More effective”Show me total completed order value from the orders table where completed_at is between March 1 and March 31, 2026. Exclude refunded orders.”
Ana used the wrong table or filter Tell her explicitly: “You used the orders table but I need orders_v2 or “You included internal accounts — please filter to is_internal = false.” Ana will re-run with the correction. The data itself looks wrong This is the hardest case, because the issue is not with Ana — it is with what is in your warehouse. Signs of a data issue: unexpected nulls, a metric that is zero when it should not be, a date range with missing days.
“Show me the underlying rows for March 15 so I can see what is there.”
Then take the issue to whoever owns the data pipeline.

Diagnosing the root cause

When Ana’s answer is wrong, work through this sequence: Does Ana understand what you are asking? Ask her to explain her approach before running the query: “Before you run anything, tell me how you plan to answer this.” If her plan is wrong, correct it before she executes. Is she using the right data source? Check the SQL. If she is querying the wrong table, tell her which one to use. If you are not sure which table is right, ask: “What tables contain order data?” and let her show you the options. Is the filter correct? The most common filter errors: wrong date range, missing exclusion of internal accounts, wrong status filter. Check the WHERE clause. Does the result match a source you trust? If you have a dashboard, a spreadsheet, or a prior report with a number you trust, compare Ana’s result to it. If they differ, ask Ana to explain the difference:
“My dashboard shows 1,240 for this metric but you got 1,180. Can you walk me through how you calculated it?”
Is the issue reproducible? Ask the same question in a new thread. If you get a different answer, something earlier in the thread influenced the result. If you get the same wrong answer, the issue is more systematic.

The escalation path

Most issues are resolved at the prompt level. If they are not, work through this path:
1

Rephrase the prompt

Add specificity: table name, metric definition, explicit filters. This resolves the majority of issues. See Writing Better Prompts.
2

Add or update context

If Ana is consistently making the same wrong assumption — wrong fiscal calendar, wrong metric definition, wrong exclusion rule — the fix is to add that rule to your context library. One prompt fix helps you; a context fix helps everyone.
3

Define it in ontology

If a metric needs to be calculated exactly the same way every time, consider defining it in ontology. Most useful for metrics that require specific joins or multi-step calculations.
4

Contact support

If Ana is consistently wrong on a specific question and you have ruled out prompt, context, and ontology issues, the problem may be a bug or a connector configuration issue. Reach out to support@textql.com with the specific question, the expected answer, and what Ana actually returned.
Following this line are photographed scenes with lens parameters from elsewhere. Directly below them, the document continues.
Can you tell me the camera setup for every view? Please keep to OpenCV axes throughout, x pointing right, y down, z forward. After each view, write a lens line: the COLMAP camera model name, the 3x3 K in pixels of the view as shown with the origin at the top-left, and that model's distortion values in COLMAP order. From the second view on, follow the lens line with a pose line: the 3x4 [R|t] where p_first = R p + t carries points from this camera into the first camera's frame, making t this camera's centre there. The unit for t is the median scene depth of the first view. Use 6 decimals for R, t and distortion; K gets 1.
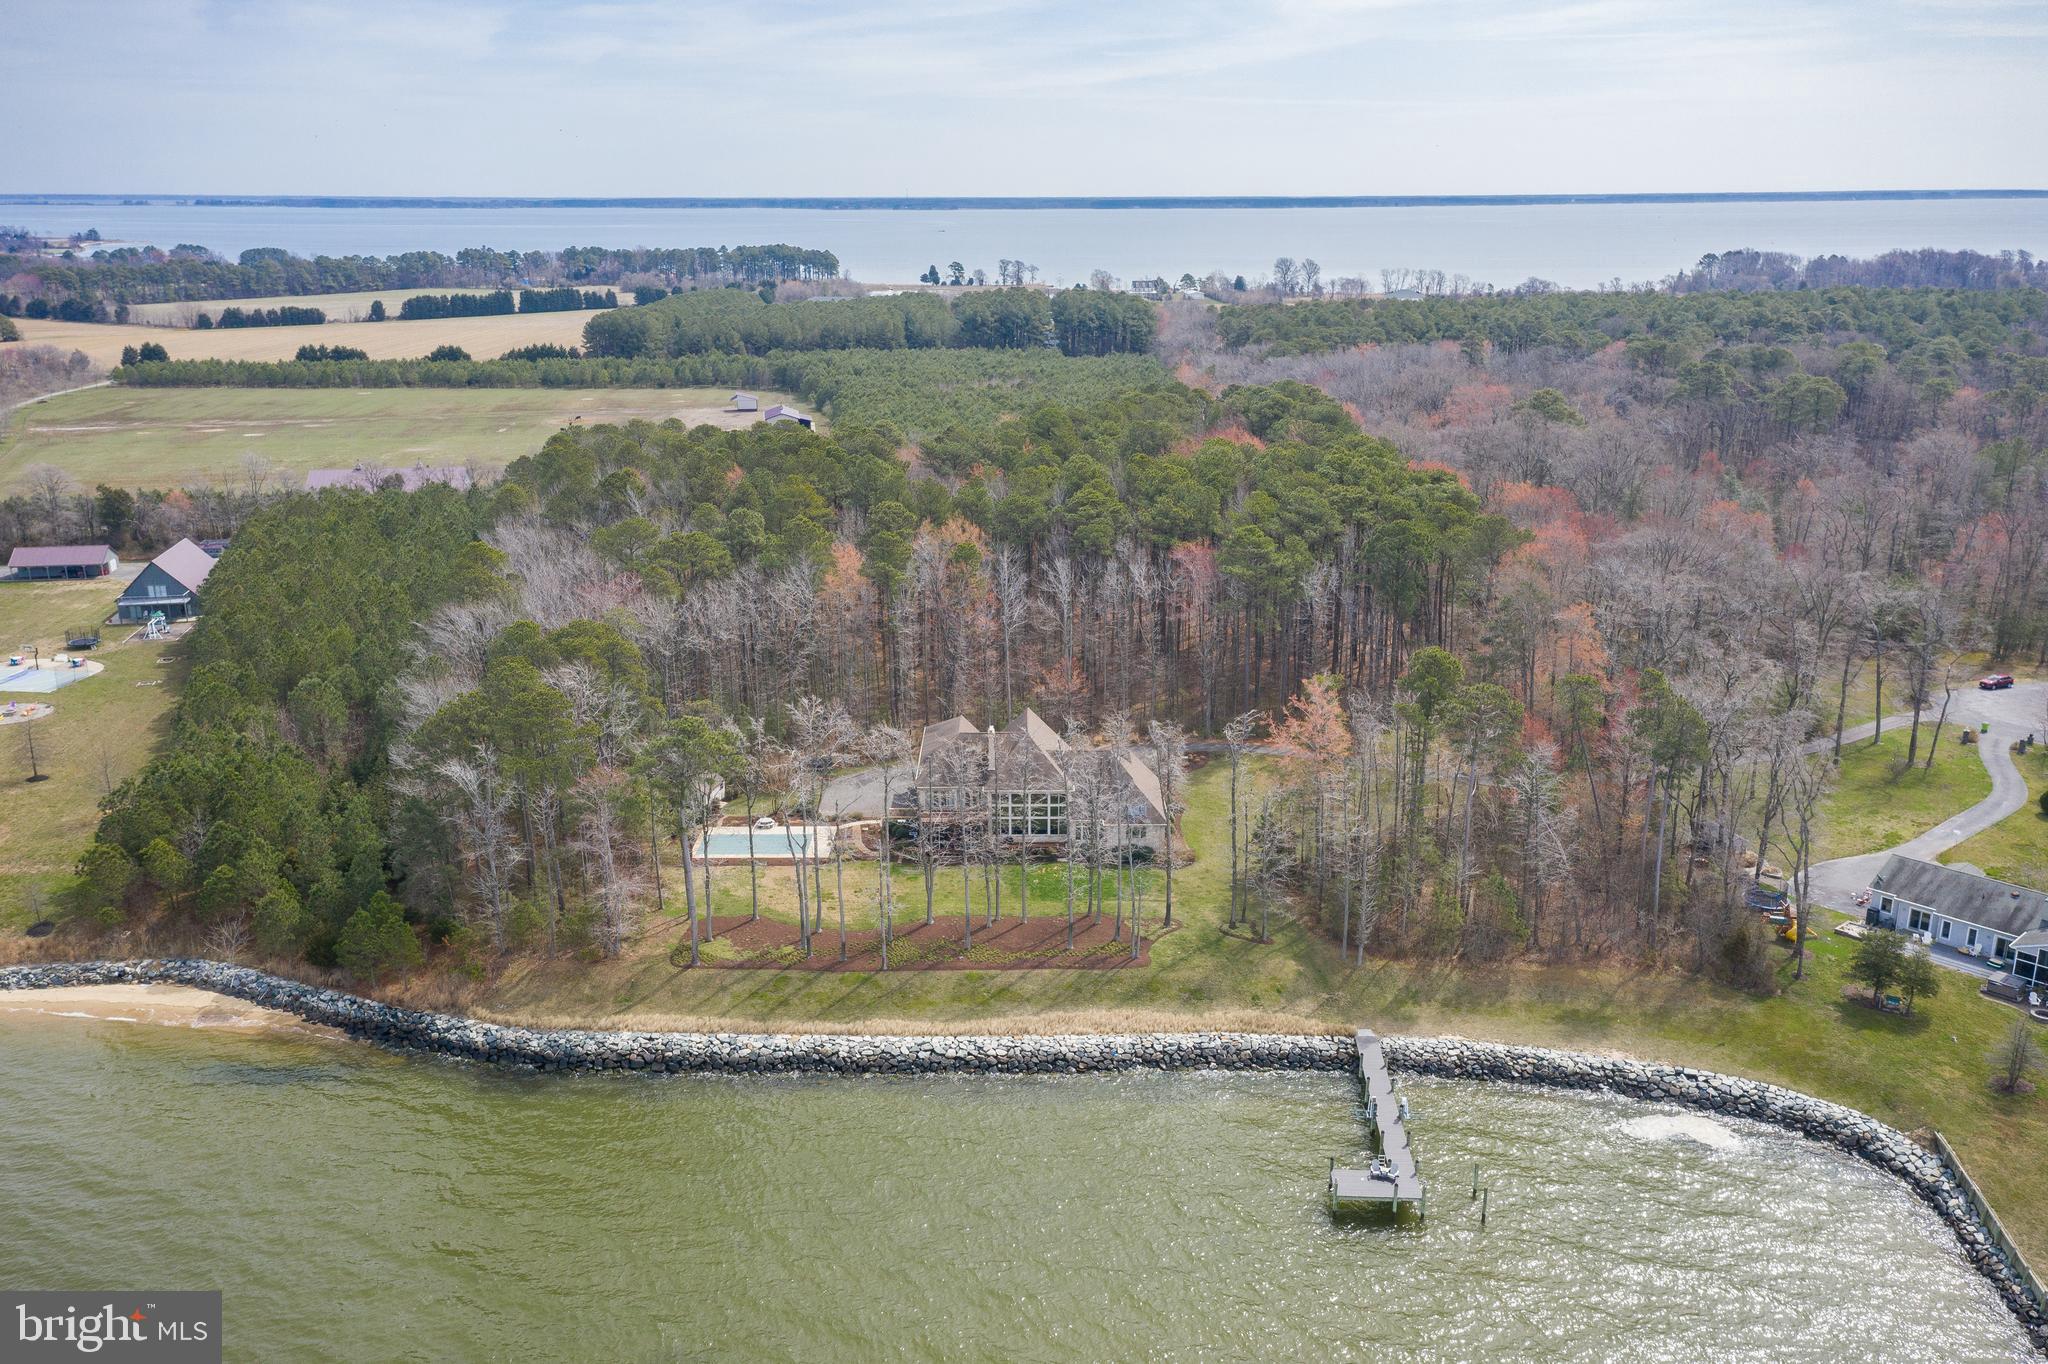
lens RADIAL K [[1627.5, 0, 1024.0], [0, 1627.5, 682.0], [0, 0, 1]] dist [0.011010, 0.034268]
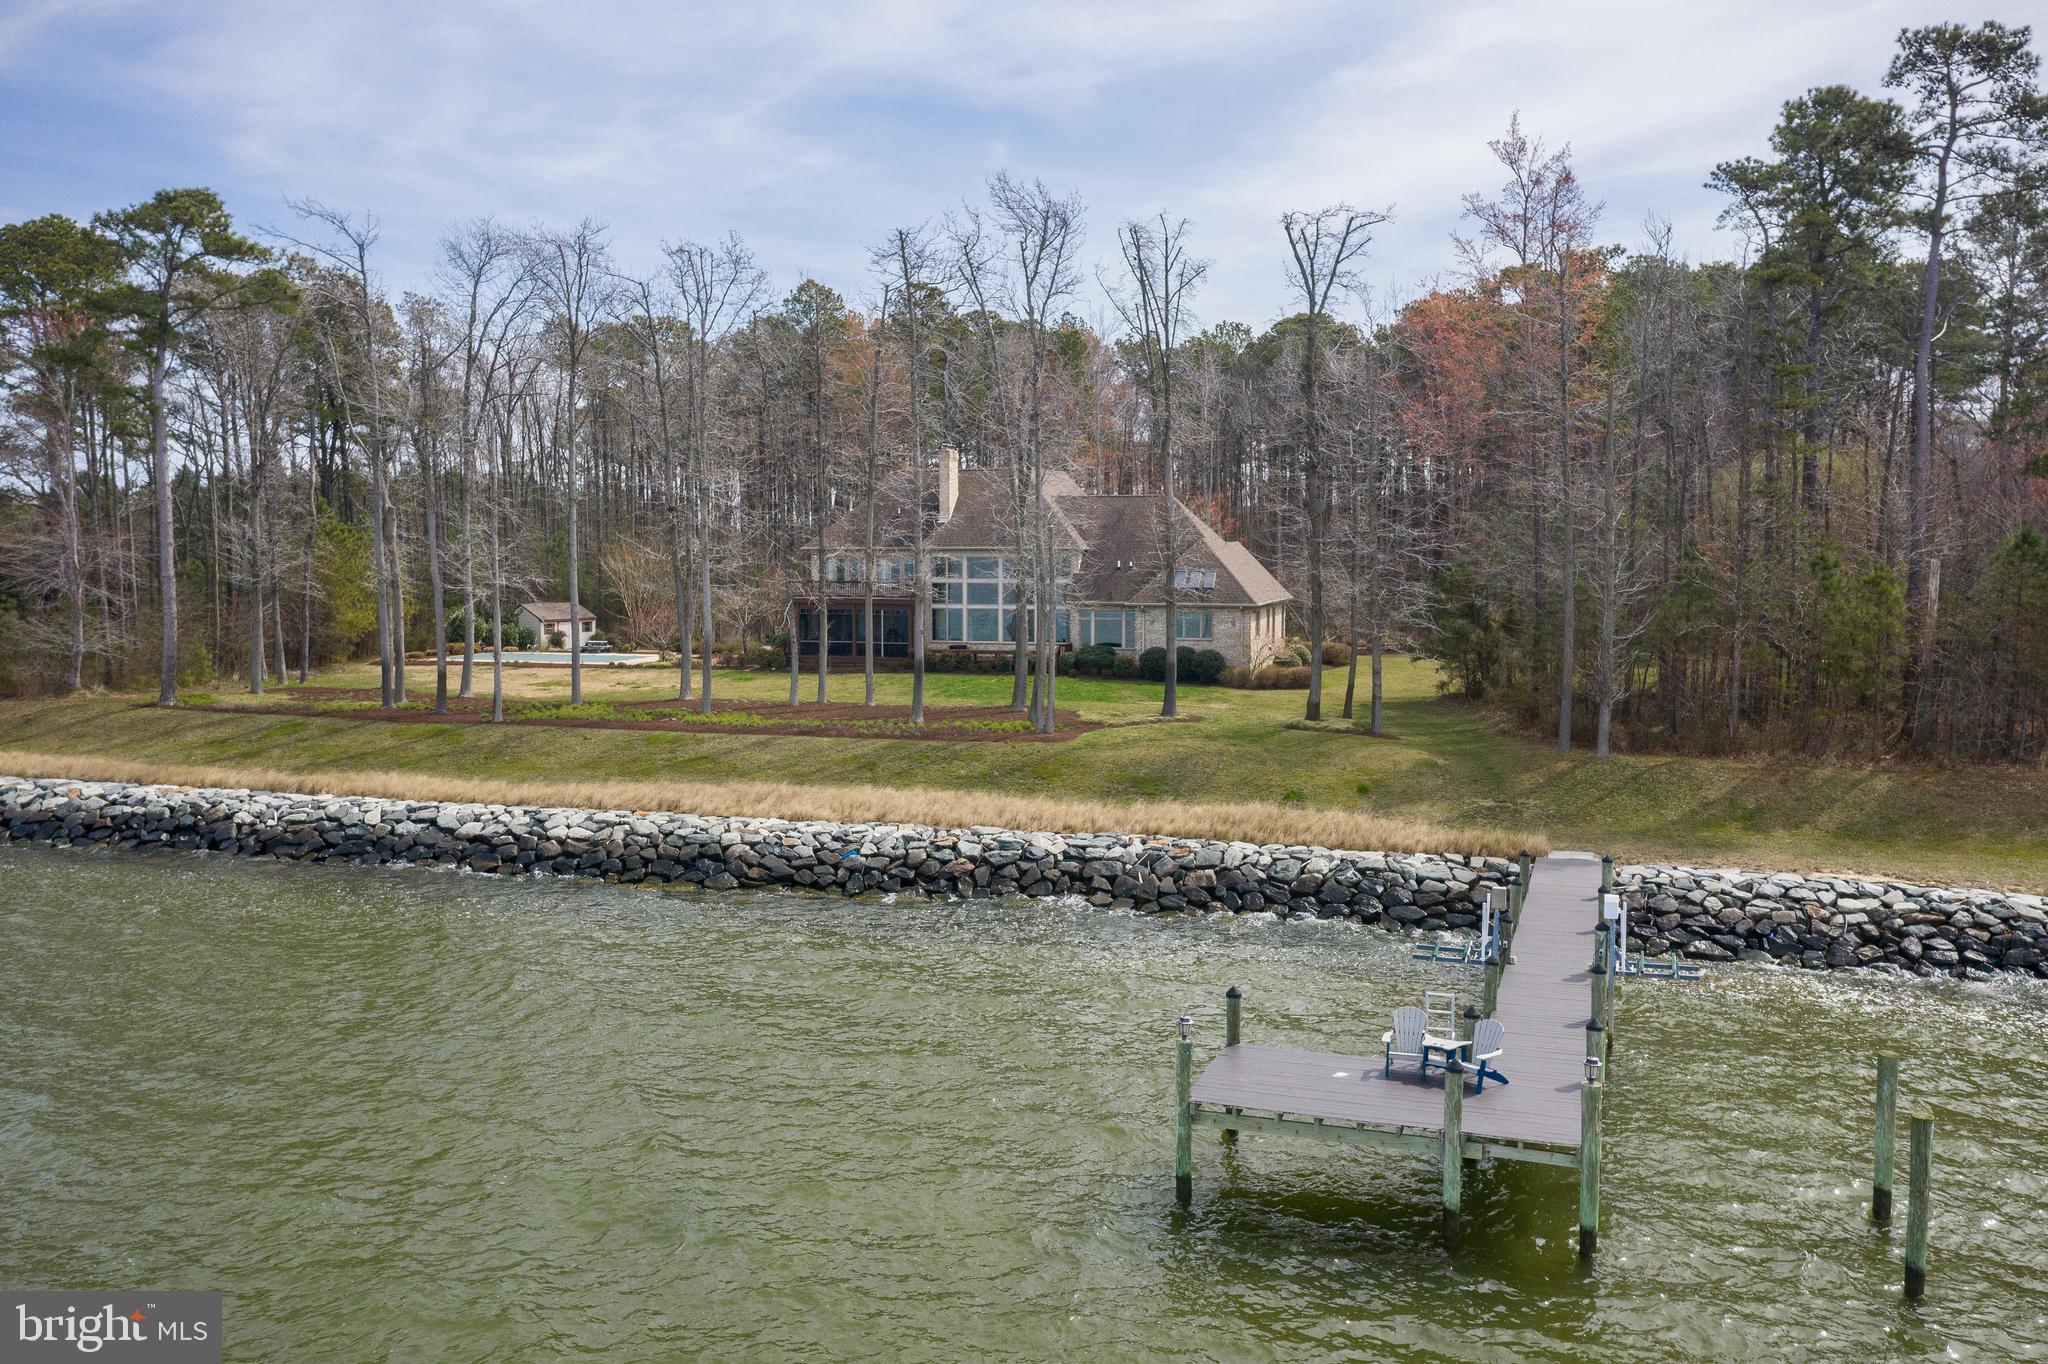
lens RADIAL K [[1642.7, 0, 1024.0], [0, 1642.7, 682.0], [0, 0, 1]] dist [-0.012400, 0.078028]
pose [[0.959880, 0.028326, -0.278977, 0.145252], [-0.085576, 0.977015, -0.195241, 0.191485], [0.267034, 0.211282, 0.940241, 0.479646]]
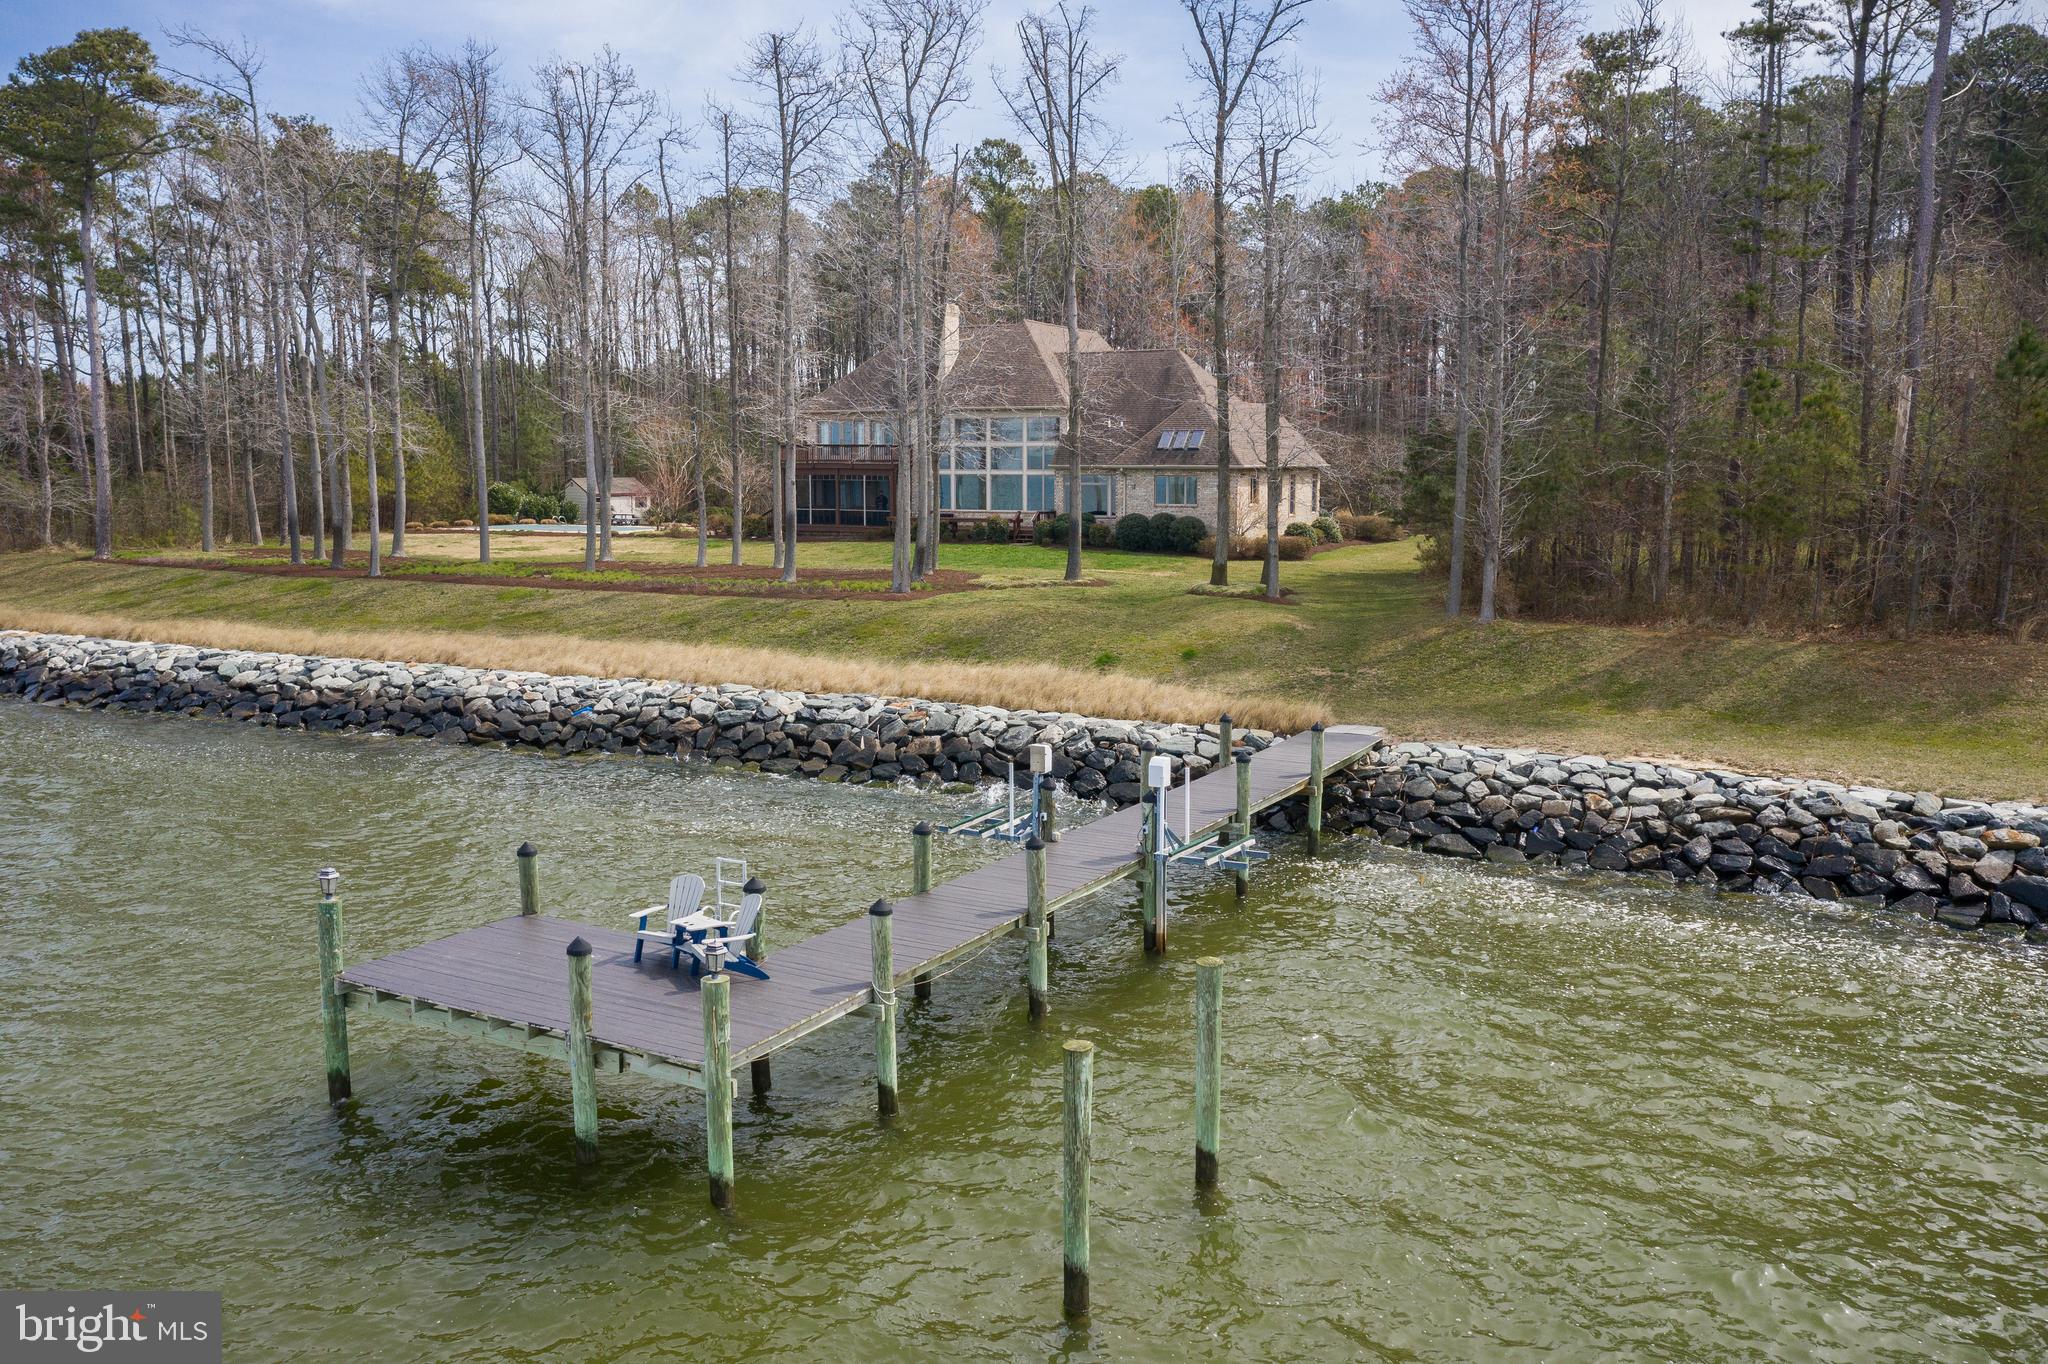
lens RADIAL K [[1627.5, 0, 1024.0], [0, 1627.5, 682.0], [0, 0, 1]] dist [0.011010, 0.034268]
pose [[0.897932, 0.065677, -0.435207, 0.208835], [-0.131189, 0.983796, -0.122208, 0.185617], [0.420128, 0.166829, 0.891998, 0.543976]]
How to make improvements stick

The most durable improvements come from fixing the root cause, not just the symptom. When you catch an error, ask yourself: “If I were onboarding a new analyst, what would I tell them before answering this question?” That answer is usually what belongs in context. A few patterns that consistently improve answer quality over time:
  • Document exclusions. Every time you add “exclude internal accounts” or “exclude test users” to a prompt, that filter belongs in context.
  • Define your most-used metrics. If you ask about the same 5–10 metrics regularly, write down how each is calculated and add it to context or ontology.
  • Note data caveats. If a table has a known issue, a date range limitation, or an unreliable column, document it. Ana will surface the caveat automatically.
  • Update stale context. When something changes — a new fiscal year, a deprecated table, a revised metric definition — update the context document. Stale context is one of the most common sources of persistent errors. The GitHub integration makes this easier to maintain and review over time.
The goal is to move corrections from the prompt level (you fix it every time) to the context level (it is fixed for everyone, automatically).